Beyond expanding capacity for treatment, the community-based approach offers another important benefit, according to Chilufya Chimbala, peer therapy group program manager in Zambia. As members of the community, the volunteers help build trust.
“Volunteers live in the community,” she says. “They understand the daily challenges.”
Chimbala sees a big need for mental health support in Zambia. StrongMinds reaches potential clients by going door-to-door through neighborhoods. It can be challenging, she says. Often, people who are depressed don’t want to engage. But it helps to meet people where they are and offer treatment right in their communities.
“There isn’t a lot of awareness of mental health,” Chimbala says. “So when you get in the communities to speak about mental health, translate the symptoms in the local languages that people speak, then they’re able to relate.”
After Priscilla Chama’s husband died suddenly, she struggled. She couldn’t concentrate, and lost interest in doing any activities.
When a woman working with StrongMinds came to Chama’s door, she decided to go to a group therapy session. During the first meeting, Chama didn’t feel comfortable speaking about her personal story. But as other women in the group began to share, she started to open up.
“You become friends with everyone there,” she says. “You learn from other people’s experience, you also tell them your experience.”
At one session, she was given homework to imagine her husband was seated in an empty chair and to speak with him. It was an intense emotional experience, she recalls. But the exercise helped her to accept her husband’s death.
Like Phiri, Chama trained to become a facilitator after she completed her own treatment. Both women now work in the area around Lusaka, Zambia’s capital and biggest city. It can be challenging to get women to participate. Many ask if they’ll get any compensation, and women often don’t have much time to go to the sessions.
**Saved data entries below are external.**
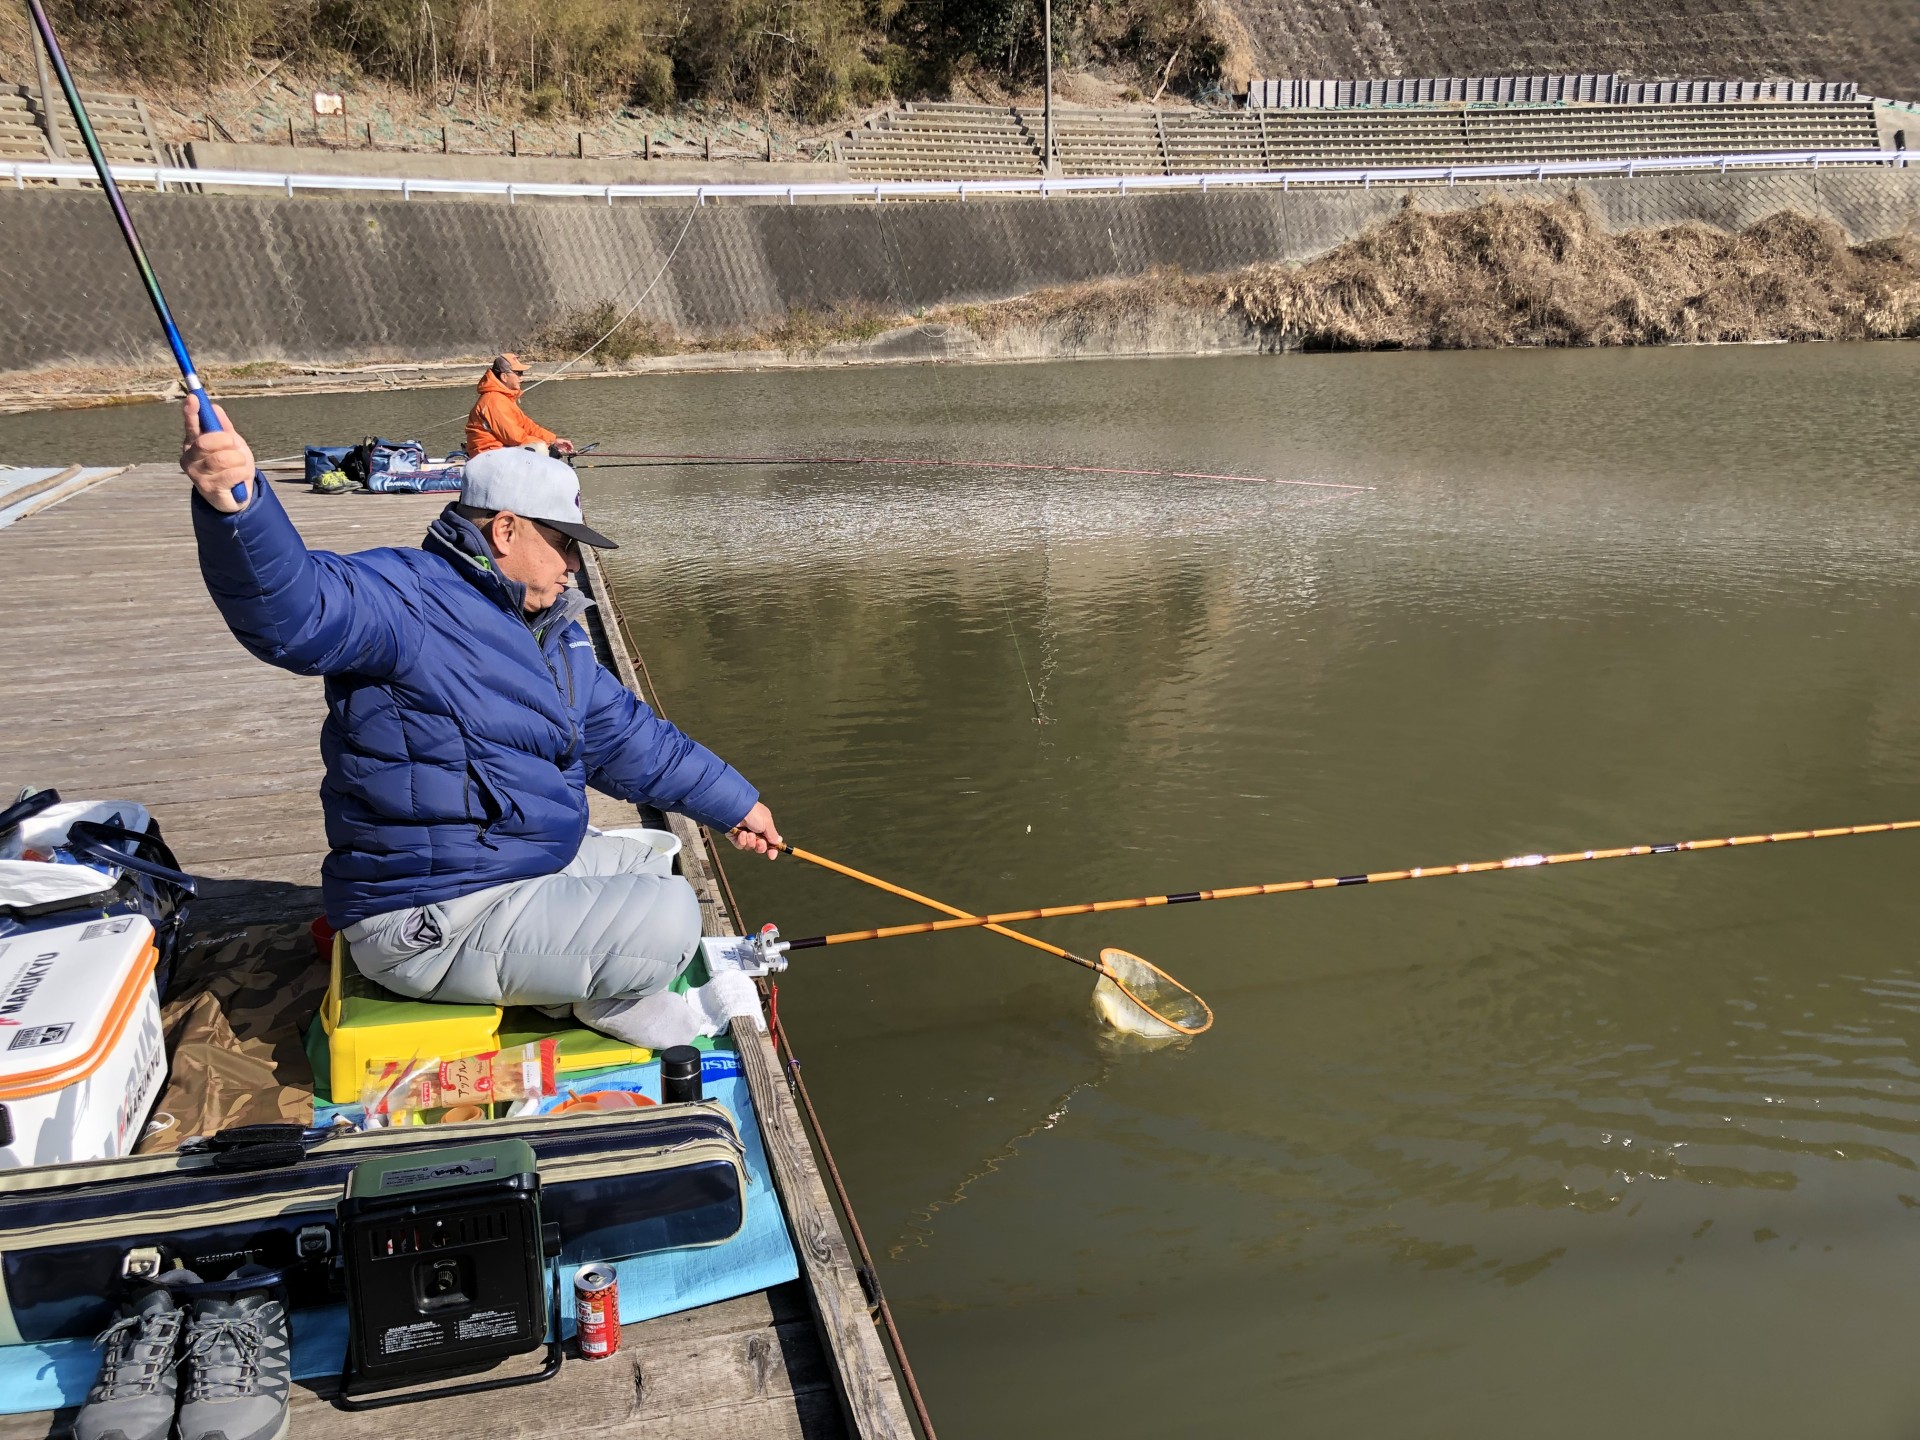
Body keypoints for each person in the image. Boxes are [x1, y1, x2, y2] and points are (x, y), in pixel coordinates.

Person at [181, 404, 781, 1048]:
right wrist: (238, 510)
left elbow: (630, 738)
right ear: (504, 530)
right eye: (565, 543)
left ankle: (563, 977)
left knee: (650, 858)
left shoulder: (552, 631)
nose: (573, 565)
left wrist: (738, 804)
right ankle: (596, 1000)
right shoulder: (404, 598)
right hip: (424, 915)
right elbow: (294, 613)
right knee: (671, 920)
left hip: (500, 871)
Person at [465, 352, 574, 458]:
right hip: (487, 455)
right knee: (540, 448)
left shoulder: (504, 398)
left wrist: (552, 440)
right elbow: (514, 437)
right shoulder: (494, 401)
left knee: (540, 449)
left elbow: (527, 426)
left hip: (501, 452)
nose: (521, 377)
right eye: (518, 373)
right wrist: (547, 446)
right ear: (504, 377)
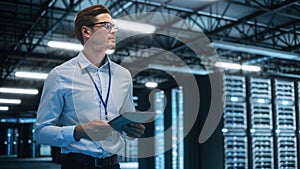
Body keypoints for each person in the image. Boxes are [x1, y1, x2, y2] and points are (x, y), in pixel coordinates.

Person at [35, 4, 145, 169]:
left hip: (113, 165)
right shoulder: (60, 75)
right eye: (106, 26)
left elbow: (126, 120)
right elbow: (41, 133)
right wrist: (79, 131)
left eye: (114, 26)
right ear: (86, 32)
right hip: (77, 165)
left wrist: (131, 130)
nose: (114, 31)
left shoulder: (123, 75)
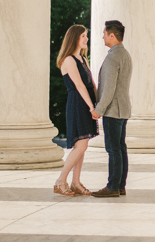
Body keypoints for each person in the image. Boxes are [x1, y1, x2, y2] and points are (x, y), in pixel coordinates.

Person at [53, 25, 100, 196]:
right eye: (83, 36)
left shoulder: (83, 59)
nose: (86, 39)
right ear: (74, 38)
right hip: (78, 103)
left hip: (87, 102)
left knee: (83, 145)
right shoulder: (68, 60)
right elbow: (79, 85)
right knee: (81, 145)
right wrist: (91, 106)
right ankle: (60, 181)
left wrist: (99, 103)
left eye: (86, 35)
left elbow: (91, 84)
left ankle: (75, 182)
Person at [91, 20, 132, 198]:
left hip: (113, 110)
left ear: (112, 35)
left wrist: (99, 109)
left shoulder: (113, 57)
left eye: (104, 33)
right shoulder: (125, 55)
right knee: (120, 148)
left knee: (113, 149)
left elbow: (109, 88)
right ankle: (120, 185)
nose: (103, 36)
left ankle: (113, 186)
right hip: (123, 108)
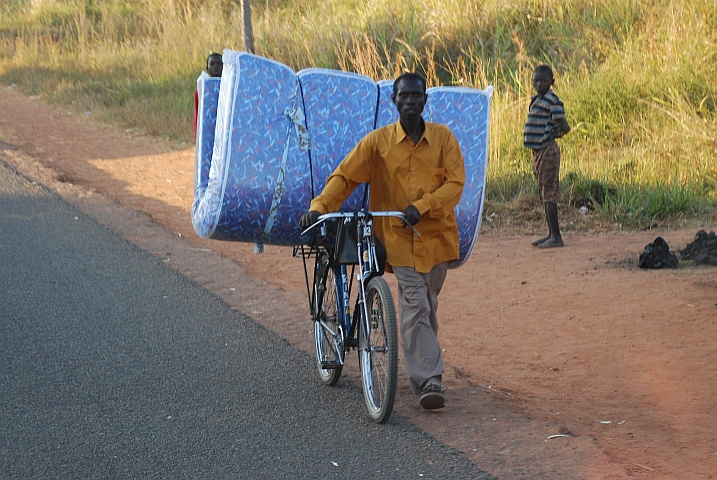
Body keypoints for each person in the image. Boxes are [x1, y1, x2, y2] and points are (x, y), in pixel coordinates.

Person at [299, 73, 465, 410]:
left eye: (416, 96)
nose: (410, 102)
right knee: (416, 305)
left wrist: (422, 207)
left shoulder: (444, 139)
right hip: (398, 238)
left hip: (438, 240)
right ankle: (429, 381)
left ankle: (424, 363)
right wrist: (319, 207)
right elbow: (345, 177)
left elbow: (455, 184)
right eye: (403, 96)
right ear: (394, 100)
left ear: (424, 101)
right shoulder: (378, 142)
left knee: (427, 306)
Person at [523, 64, 571, 248]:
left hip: (548, 150)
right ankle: (551, 234)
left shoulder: (552, 101)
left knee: (549, 194)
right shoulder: (537, 100)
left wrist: (553, 133)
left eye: (543, 81)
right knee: (544, 193)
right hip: (539, 152)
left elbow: (564, 127)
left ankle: (556, 237)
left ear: (552, 82)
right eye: (536, 81)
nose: (539, 84)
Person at [194, 52, 223, 138]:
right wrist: (197, 132)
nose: (216, 66)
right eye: (212, 64)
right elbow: (198, 112)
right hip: (208, 131)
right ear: (207, 68)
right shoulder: (202, 89)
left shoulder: (230, 86)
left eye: (219, 64)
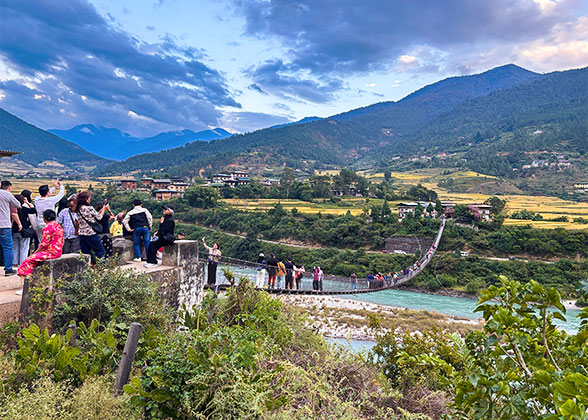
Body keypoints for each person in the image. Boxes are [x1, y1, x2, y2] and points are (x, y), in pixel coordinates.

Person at [17, 209, 64, 295]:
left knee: (26, 261)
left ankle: (25, 288)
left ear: (44, 219)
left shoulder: (47, 227)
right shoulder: (58, 226)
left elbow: (43, 245)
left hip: (50, 252)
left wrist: (35, 253)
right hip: (57, 251)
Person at [75, 191, 106, 263]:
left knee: (86, 253)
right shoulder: (89, 208)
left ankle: (86, 269)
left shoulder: (78, 209)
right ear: (86, 199)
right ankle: (101, 268)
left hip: (82, 234)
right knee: (100, 251)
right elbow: (99, 218)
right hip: (90, 233)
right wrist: (104, 210)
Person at [0, 181, 21, 276]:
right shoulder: (6, 194)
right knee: (7, 247)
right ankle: (8, 269)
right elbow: (17, 204)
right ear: (9, 187)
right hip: (4, 224)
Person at [12, 194, 36, 266]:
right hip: (24, 231)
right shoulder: (24, 209)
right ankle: (22, 263)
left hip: (14, 231)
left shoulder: (12, 209)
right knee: (24, 248)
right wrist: (27, 202)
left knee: (15, 248)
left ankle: (15, 263)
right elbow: (33, 210)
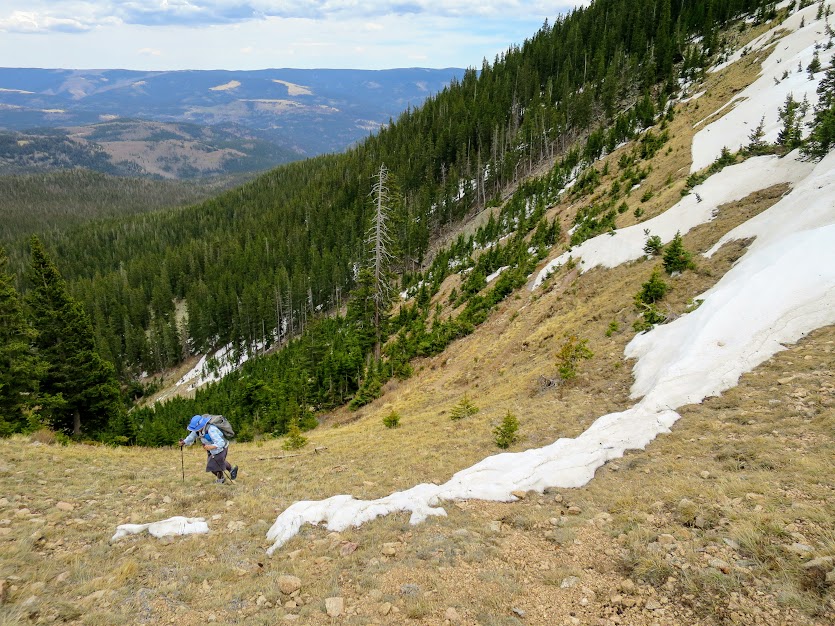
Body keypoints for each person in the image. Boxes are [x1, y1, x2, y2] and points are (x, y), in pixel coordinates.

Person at [179, 415, 238, 483]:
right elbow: (191, 437)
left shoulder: (211, 429)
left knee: (212, 465)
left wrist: (211, 447)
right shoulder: (197, 431)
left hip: (221, 448)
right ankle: (230, 471)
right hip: (212, 450)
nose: (194, 430)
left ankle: (222, 478)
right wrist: (184, 442)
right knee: (217, 463)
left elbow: (221, 442)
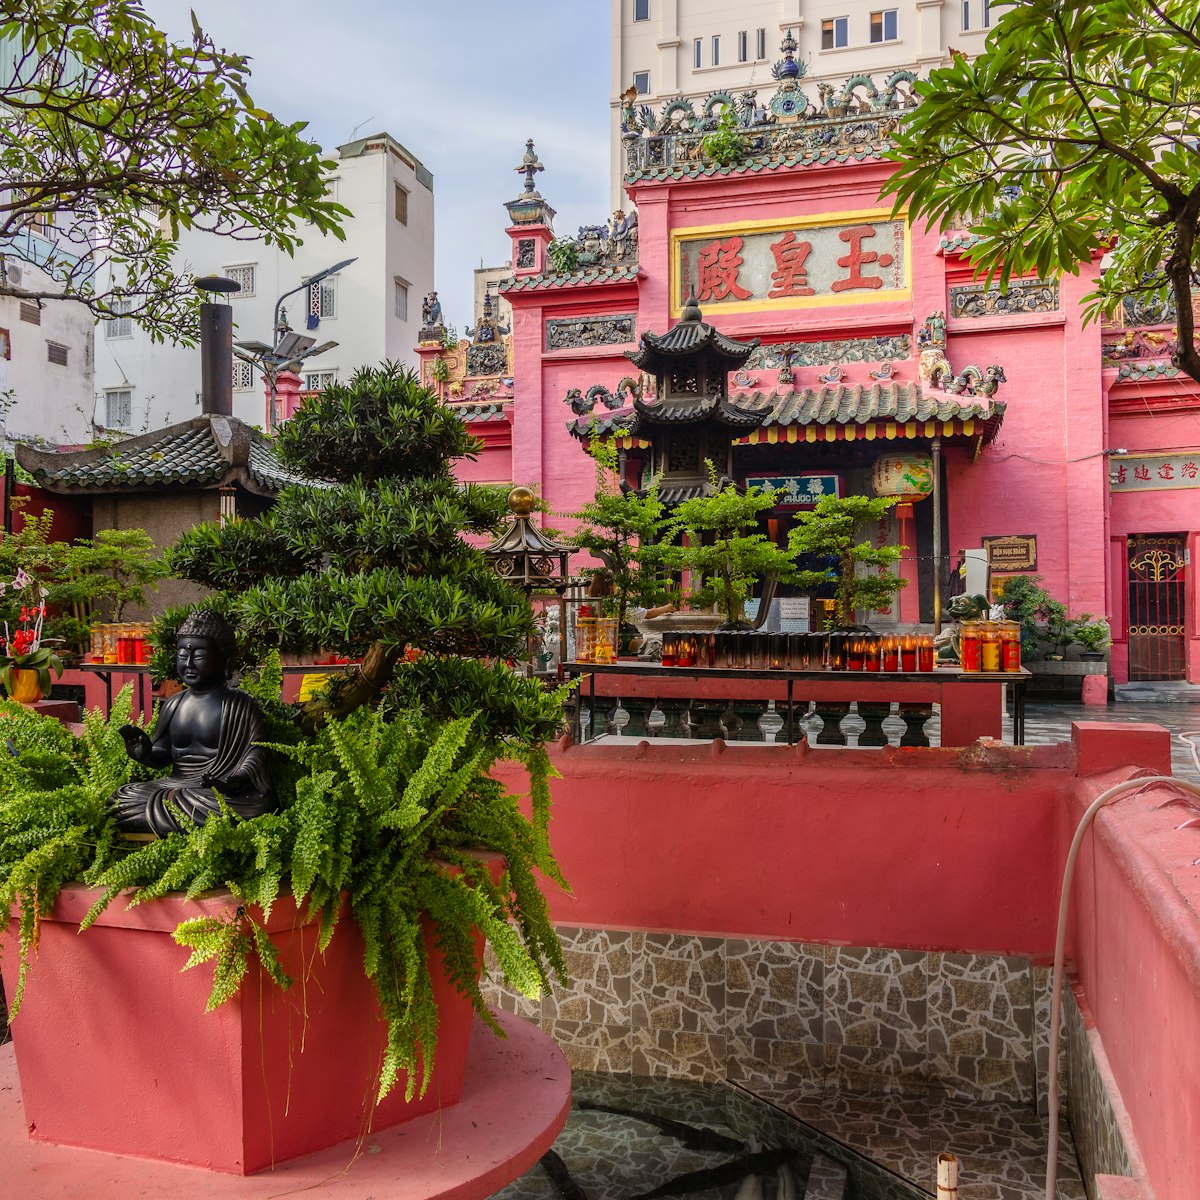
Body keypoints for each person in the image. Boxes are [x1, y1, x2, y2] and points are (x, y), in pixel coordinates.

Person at [109, 611, 273, 836]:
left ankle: (170, 817)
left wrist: (234, 781)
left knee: (254, 806)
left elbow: (257, 753)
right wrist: (145, 754)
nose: (188, 663)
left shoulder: (241, 705)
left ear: (224, 659)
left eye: (199, 655)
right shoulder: (174, 704)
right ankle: (175, 816)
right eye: (182, 654)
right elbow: (163, 754)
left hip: (216, 792)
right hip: (176, 786)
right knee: (121, 797)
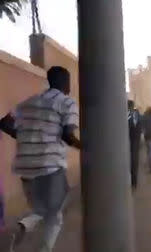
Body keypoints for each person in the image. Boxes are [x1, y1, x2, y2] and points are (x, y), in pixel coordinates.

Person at [0, 66, 81, 252]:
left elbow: (4, 123)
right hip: (49, 167)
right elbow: (68, 135)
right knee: (55, 212)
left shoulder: (28, 102)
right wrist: (87, 148)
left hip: (25, 167)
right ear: (65, 83)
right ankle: (22, 229)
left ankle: (20, 229)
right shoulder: (67, 103)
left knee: (44, 211)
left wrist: (22, 136)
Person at [128, 100, 142, 190]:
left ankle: (132, 182)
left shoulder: (129, 114)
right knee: (134, 161)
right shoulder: (137, 114)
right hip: (135, 140)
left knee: (132, 161)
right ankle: (134, 182)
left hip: (130, 140)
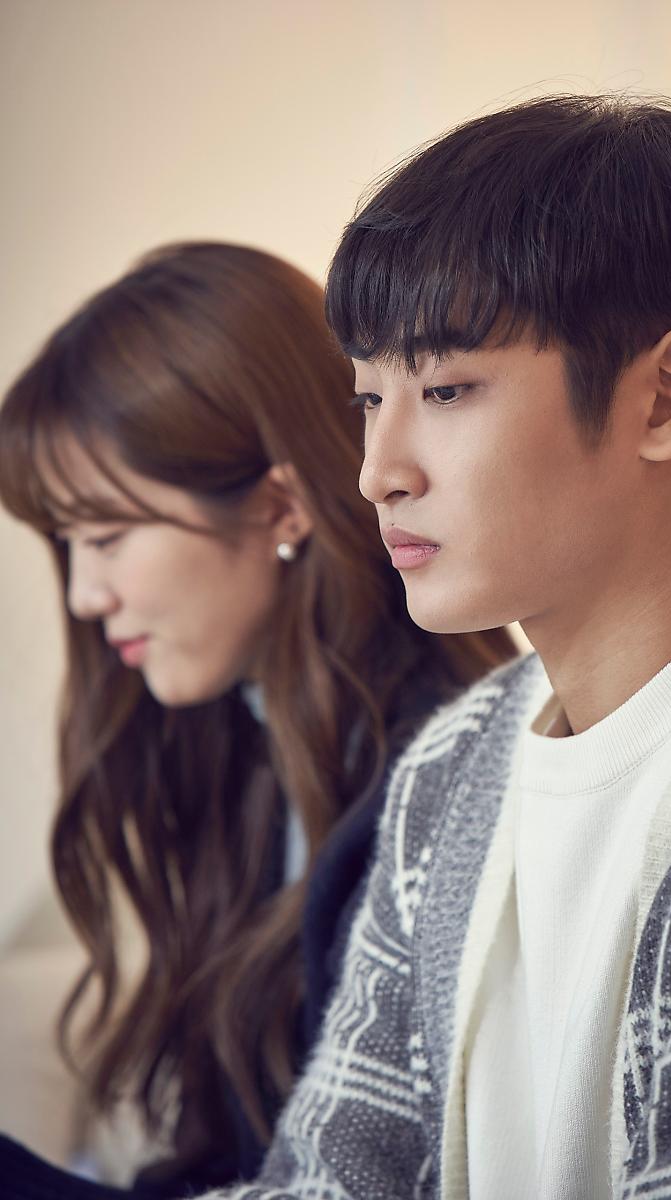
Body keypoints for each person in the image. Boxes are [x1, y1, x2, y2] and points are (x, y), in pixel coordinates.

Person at [166, 95, 671, 1198]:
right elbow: (327, 1183)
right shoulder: (451, 770)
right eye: (369, 399)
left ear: (666, 398)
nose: (378, 471)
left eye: (446, 389)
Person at [0, 241, 516, 1198]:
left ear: (280, 507)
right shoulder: (243, 748)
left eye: (106, 536)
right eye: (66, 543)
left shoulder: (436, 786)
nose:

Chama sees the positive impact the treatment has on the groups she facilitates. “It is really a benefit to the community,” she says.
StrongMinds isn’t the only organization that uses an approach of training people with little or no health background to provide mental health services. Friendship Bench, an organization based in Zimbabwe, similarly mobilizes lay people to facilitate mental health support. That use of community members is an “important innovation” to expand mental health support, according to Mark Van Ommeren, who heads the mental health unit of the World Health Organization’s Department of Mental Health and Substance Abuse.
Van Ommeren says StrongMinds is particularly notable for how the organization has been able to scale its services up, while adhering to an evidence-based model that has been tested and proven in African contexts.
“There is an enormous amount of people that are suffering [from] depression, and also other disorders,” Van Ommeren says. “They’re making a difference.”
Maintaining the quality of StrongMinds treatment as the organization expands is a challenge, acknowledges Mayberry. Volunteers go through regular training refreshers. Surprise audits check in on the quality of programs. And the organization is rigorous about screening clients throughout treatment to gauge their symptoms and collecting data on outcomes.
Over the last decade, StrongMinds has refined its approach, and reduced the course of treatment from more than $400 per patient a decade ago to $40 — which the organization fully covers so participants receive treatment for free. While this is a relatively low price tag for mental health treatment, Mayberry says funding remains a limitation.
For women who struggle with depression, the group therapy can have a huge impact on their lives. Phiri, who went through the treatment in 2020, says it helped her to connect with people again. Now, she enjoys bringing that support to others.
“I really want to see people get out from depression,” she says. “It’s my passion.”